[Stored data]
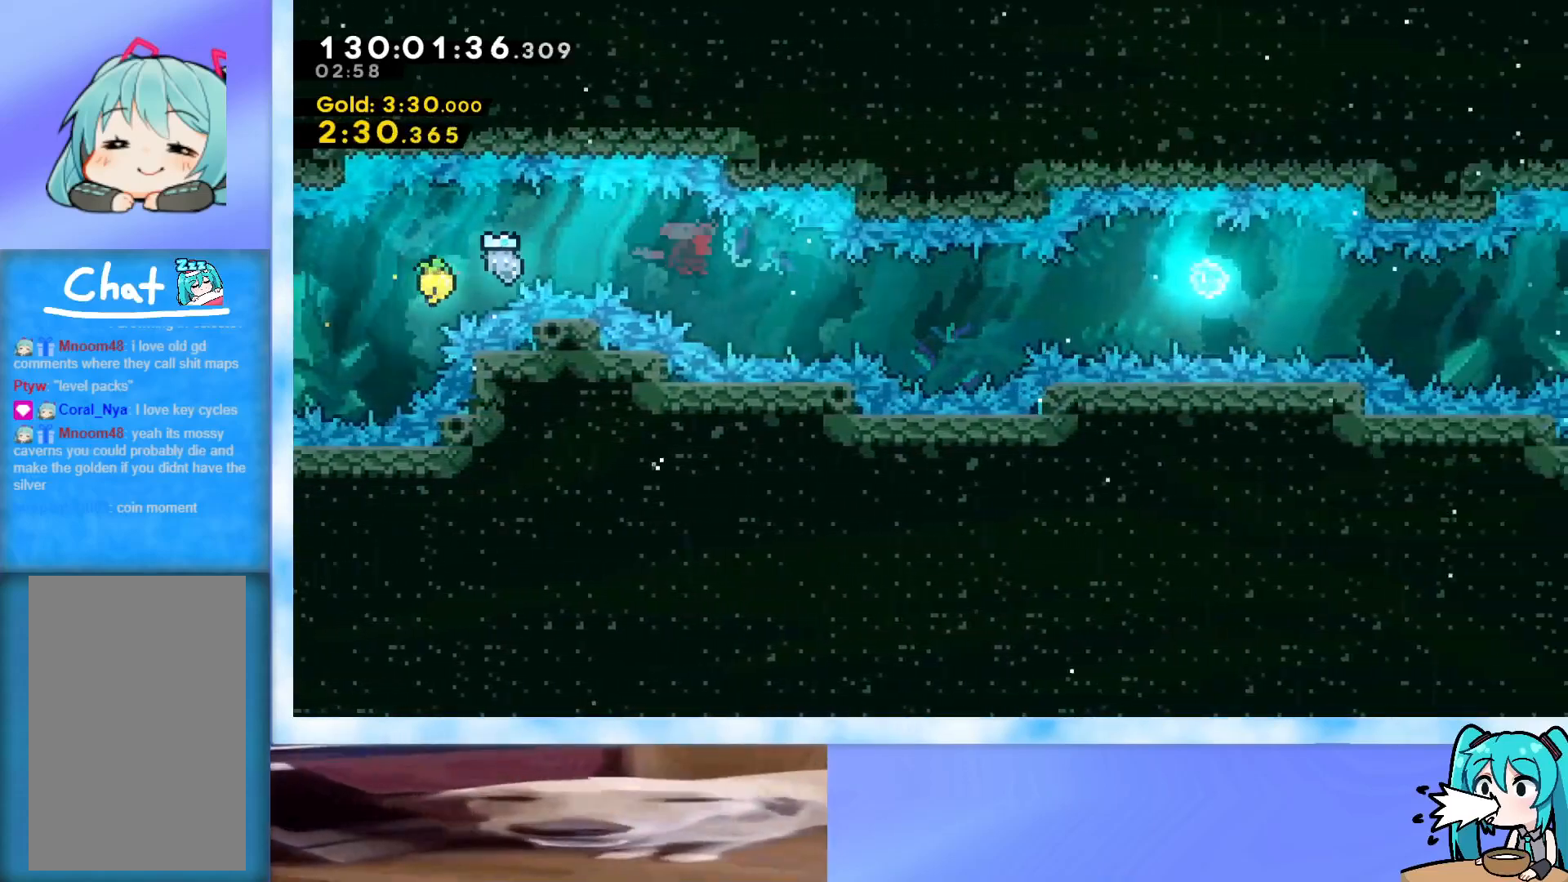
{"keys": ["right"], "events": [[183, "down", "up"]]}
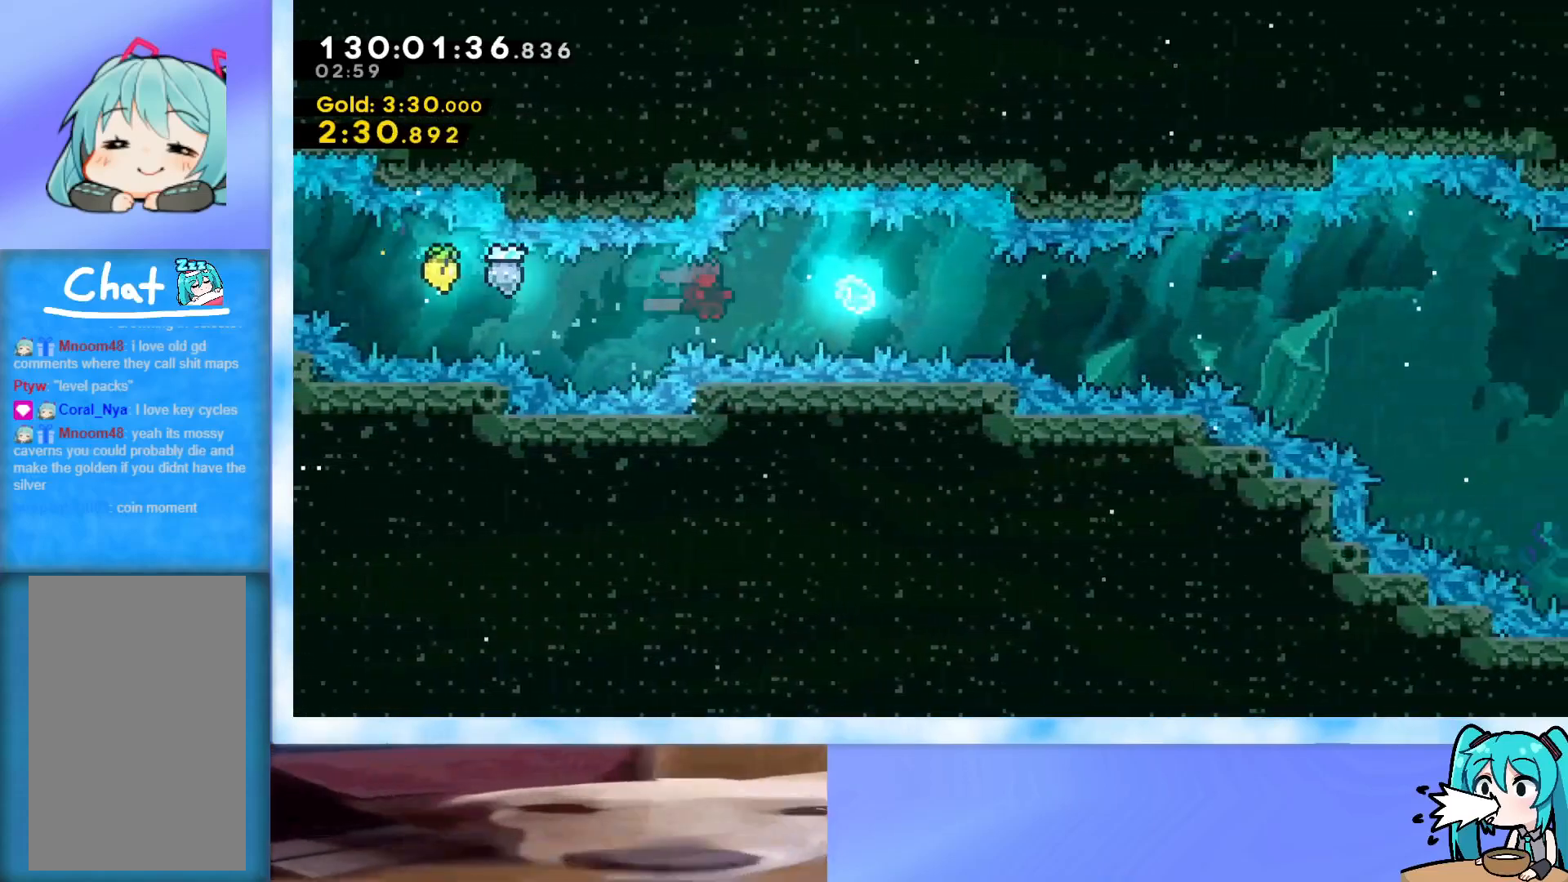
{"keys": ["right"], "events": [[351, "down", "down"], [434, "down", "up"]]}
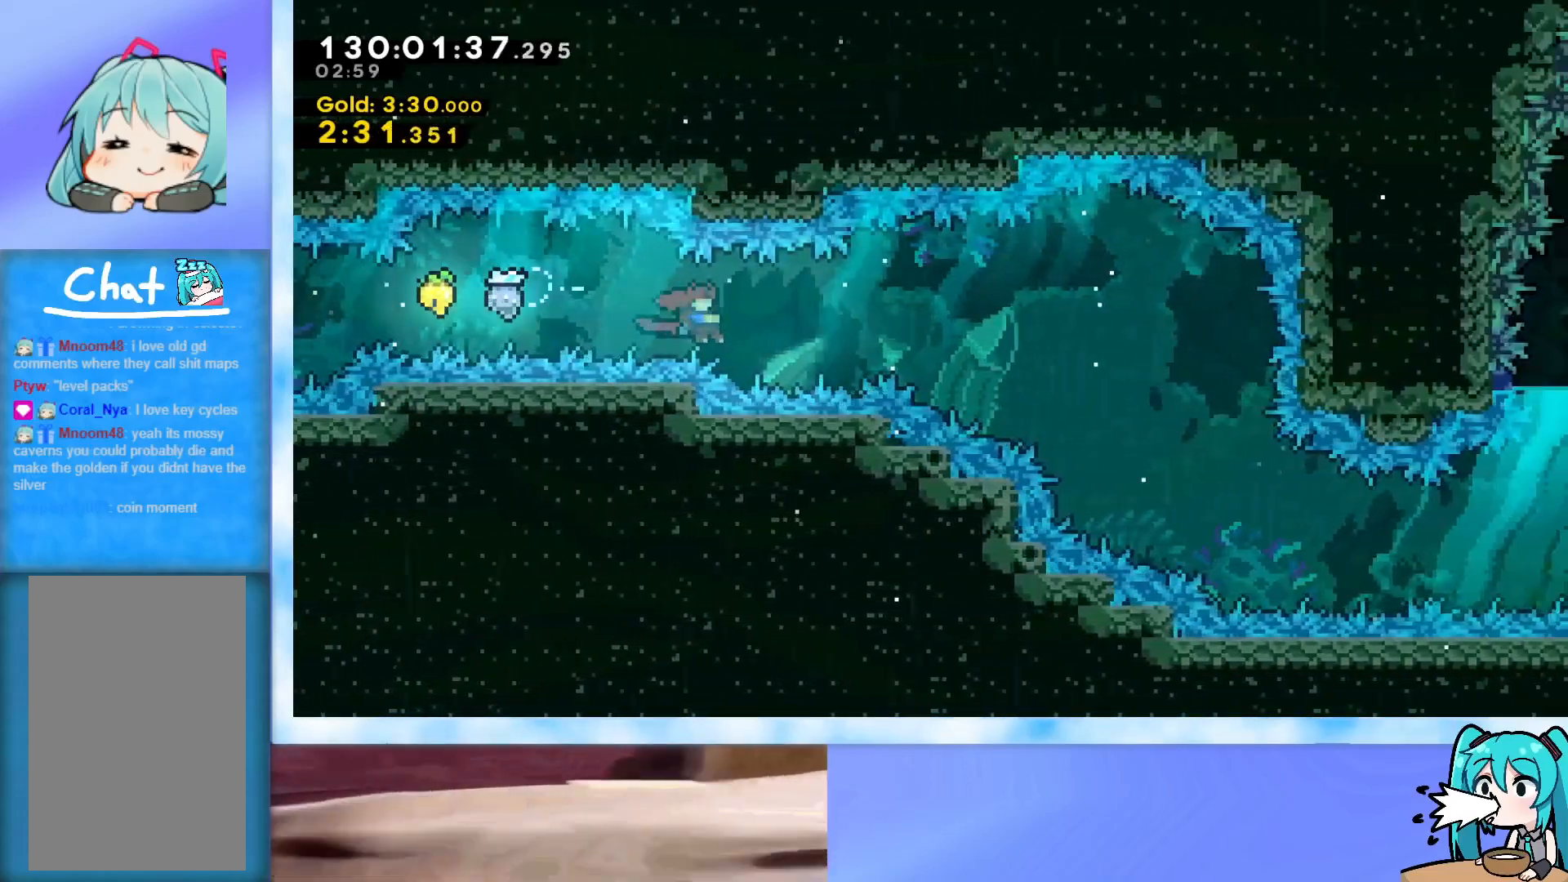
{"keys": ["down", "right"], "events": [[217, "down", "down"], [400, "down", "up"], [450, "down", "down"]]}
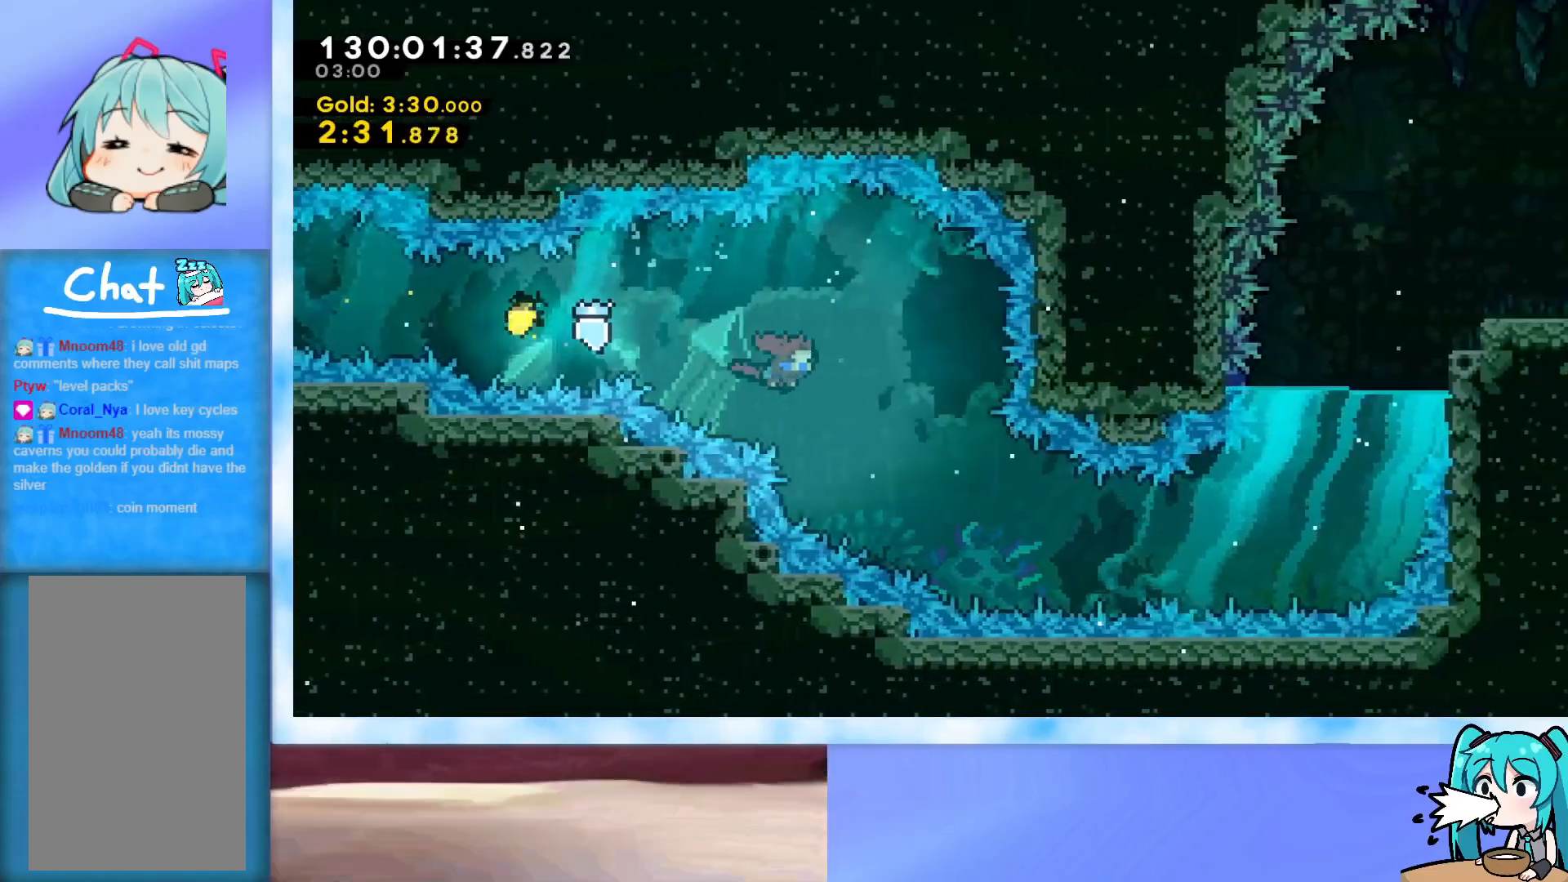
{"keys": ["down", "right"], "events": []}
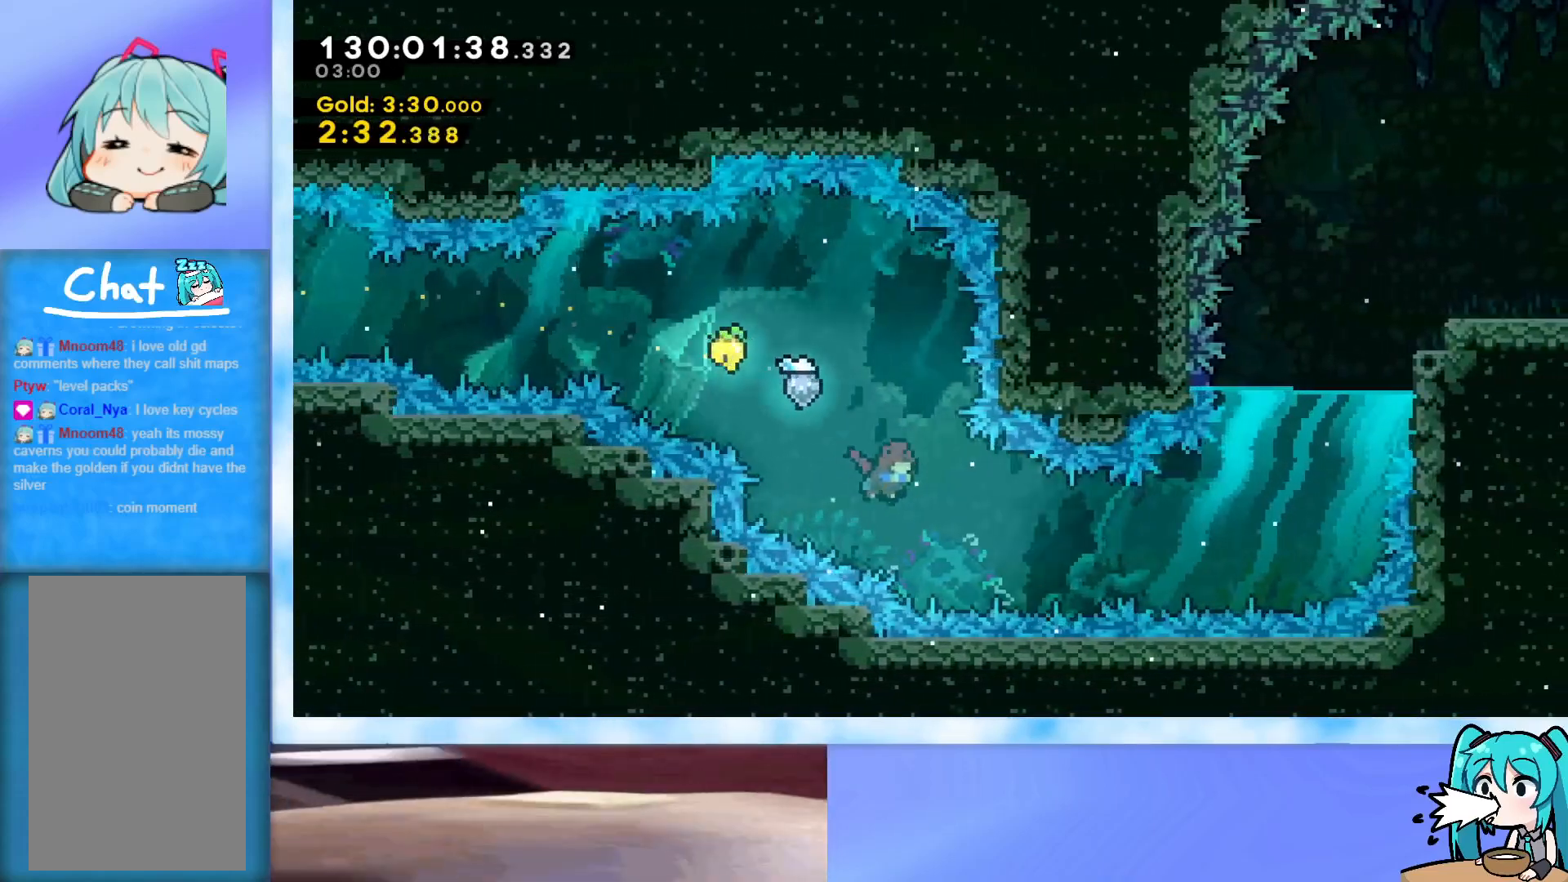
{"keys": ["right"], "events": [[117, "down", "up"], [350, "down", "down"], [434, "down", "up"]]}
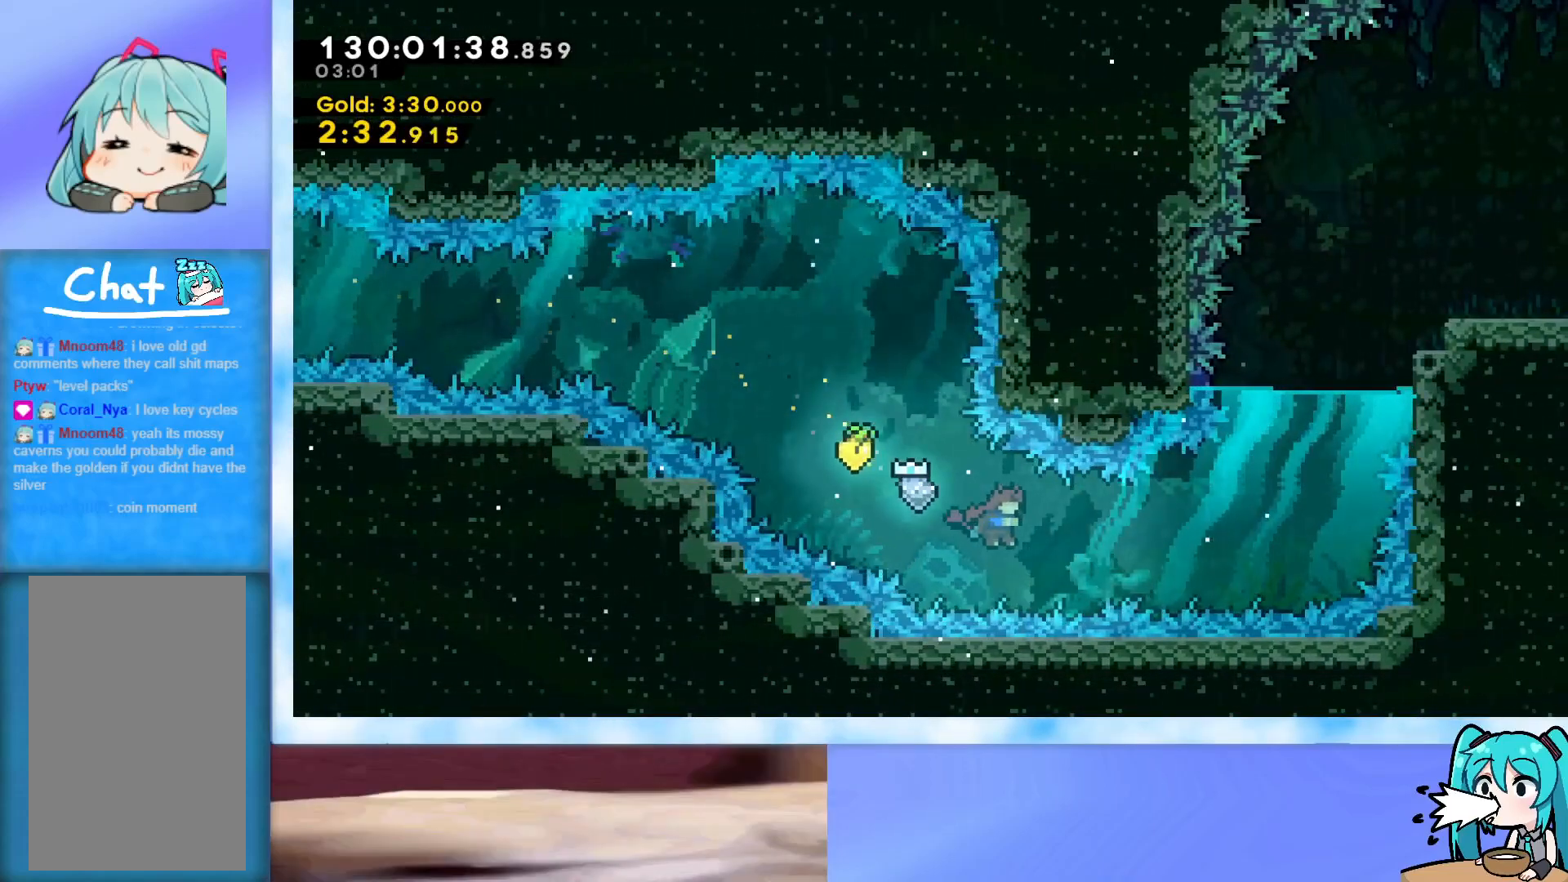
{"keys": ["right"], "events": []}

:: What to do ::
Transcribe every line from the records above without alteration, and leave out the images.

:: Reply to the task ::
{"keys": ["right"], "events": [[183, "down", "up"]]}
{"keys": ["right"], "events": [[351, "down", "down"], [434, "down", "up"]]}
{"keys": ["down", "right"], "events": [[217, "down", "down"], [400, "down", "up"], [450, "down", "down"]]}
{"keys": ["down", "right"], "events": []}
{"keys": ["right"], "events": [[117, "down", "up"], [350, "down", "down"], [434, "down", "up"]]}
{"keys": ["right"], "events": []}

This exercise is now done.